> On Fri, 14 Jan 2000, John N S Gill wrote:
>
> > I don't think it is true to say that eval doesn't do anything with one
> > arguement. Eg
> >
> > % proc x {args} {
> > puts $args
> > puts [llength $args]
> > }
> > % x {a b c}
> > {a b c}
> > 1
> > % eval x {a b c}
> > a b c
> > 3
>
> Ha! Look again! you gave eval 2 args (x and the list), not one!

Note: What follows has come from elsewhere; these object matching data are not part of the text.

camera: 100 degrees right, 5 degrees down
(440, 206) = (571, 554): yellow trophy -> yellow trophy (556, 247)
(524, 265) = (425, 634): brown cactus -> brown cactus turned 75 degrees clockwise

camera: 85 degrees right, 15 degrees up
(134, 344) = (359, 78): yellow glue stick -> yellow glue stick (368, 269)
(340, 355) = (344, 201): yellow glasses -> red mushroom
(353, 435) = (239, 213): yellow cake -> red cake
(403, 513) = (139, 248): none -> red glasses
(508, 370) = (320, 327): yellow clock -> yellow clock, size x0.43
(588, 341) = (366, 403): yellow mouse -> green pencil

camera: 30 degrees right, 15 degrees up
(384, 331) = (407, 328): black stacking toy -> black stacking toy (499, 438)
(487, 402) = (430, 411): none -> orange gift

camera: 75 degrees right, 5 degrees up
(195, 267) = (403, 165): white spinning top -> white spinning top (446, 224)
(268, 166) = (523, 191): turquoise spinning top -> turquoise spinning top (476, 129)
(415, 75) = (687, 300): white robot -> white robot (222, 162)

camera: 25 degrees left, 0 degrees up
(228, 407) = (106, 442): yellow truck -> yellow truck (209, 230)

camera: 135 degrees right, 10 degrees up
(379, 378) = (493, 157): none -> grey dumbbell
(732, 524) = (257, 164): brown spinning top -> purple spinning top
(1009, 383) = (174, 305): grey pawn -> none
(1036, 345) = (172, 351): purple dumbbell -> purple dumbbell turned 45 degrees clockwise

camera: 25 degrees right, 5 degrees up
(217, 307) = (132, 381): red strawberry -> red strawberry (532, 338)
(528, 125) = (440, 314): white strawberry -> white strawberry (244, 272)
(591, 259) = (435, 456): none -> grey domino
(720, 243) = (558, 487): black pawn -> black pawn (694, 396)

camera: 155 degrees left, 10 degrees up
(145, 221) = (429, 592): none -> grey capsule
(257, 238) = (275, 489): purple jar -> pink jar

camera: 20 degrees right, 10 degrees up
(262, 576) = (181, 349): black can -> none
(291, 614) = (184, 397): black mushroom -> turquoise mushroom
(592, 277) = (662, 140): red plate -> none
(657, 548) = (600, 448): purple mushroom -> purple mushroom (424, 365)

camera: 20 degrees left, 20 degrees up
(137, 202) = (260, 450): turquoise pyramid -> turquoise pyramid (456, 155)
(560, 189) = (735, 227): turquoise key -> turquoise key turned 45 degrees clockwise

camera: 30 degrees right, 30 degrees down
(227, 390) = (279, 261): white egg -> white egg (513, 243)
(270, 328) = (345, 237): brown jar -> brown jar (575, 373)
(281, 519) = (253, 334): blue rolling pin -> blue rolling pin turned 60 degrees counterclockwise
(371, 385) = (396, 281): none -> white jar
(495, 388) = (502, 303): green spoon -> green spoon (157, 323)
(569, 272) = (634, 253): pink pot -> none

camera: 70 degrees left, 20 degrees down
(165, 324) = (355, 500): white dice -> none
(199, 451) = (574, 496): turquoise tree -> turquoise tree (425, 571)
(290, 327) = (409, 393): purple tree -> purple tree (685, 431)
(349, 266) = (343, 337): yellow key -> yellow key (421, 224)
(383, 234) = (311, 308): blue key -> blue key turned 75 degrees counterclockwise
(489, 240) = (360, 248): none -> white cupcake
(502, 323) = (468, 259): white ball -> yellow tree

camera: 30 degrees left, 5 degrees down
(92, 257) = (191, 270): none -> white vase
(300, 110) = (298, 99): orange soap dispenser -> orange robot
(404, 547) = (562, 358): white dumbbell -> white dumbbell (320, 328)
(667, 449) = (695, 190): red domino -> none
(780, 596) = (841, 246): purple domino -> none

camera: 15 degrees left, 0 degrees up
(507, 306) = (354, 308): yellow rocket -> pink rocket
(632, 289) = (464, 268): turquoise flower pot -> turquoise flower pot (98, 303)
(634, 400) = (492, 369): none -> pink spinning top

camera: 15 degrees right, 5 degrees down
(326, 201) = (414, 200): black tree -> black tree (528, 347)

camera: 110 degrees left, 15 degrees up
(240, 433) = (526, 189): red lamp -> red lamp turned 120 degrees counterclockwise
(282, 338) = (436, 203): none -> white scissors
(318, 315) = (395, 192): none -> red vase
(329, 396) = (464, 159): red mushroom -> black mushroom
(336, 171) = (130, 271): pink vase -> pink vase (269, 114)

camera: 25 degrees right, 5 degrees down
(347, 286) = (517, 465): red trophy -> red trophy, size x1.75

Good point, I can't count, but:
% proc x args {
puts $args
puts [llength $args]
}
% eval {x a b c}
a b c
3
% x a b c
a b c
3
% {x a b c}
invalid command name "x a b c"
%
What you get with eval is an extra application of the TCL parser. By
passing the (single) arguement to eval you use the parser to strip
off the quoting {}'s. eval then passes the result on the parser.
This isn't quite a matter of doing nothing.
If eval was doing nothing when called with one argument it ought to
be equivalent to:
proc ee args {
$args
}
But:
% ee {x a b c}
gives:
invalid command name "{x a b c}"
> Also, proc x {args} is a very special case of "args".
err yes.. that was precisely why I was using it. I wanted a command
that wouldn't mind how many arguments it was called with.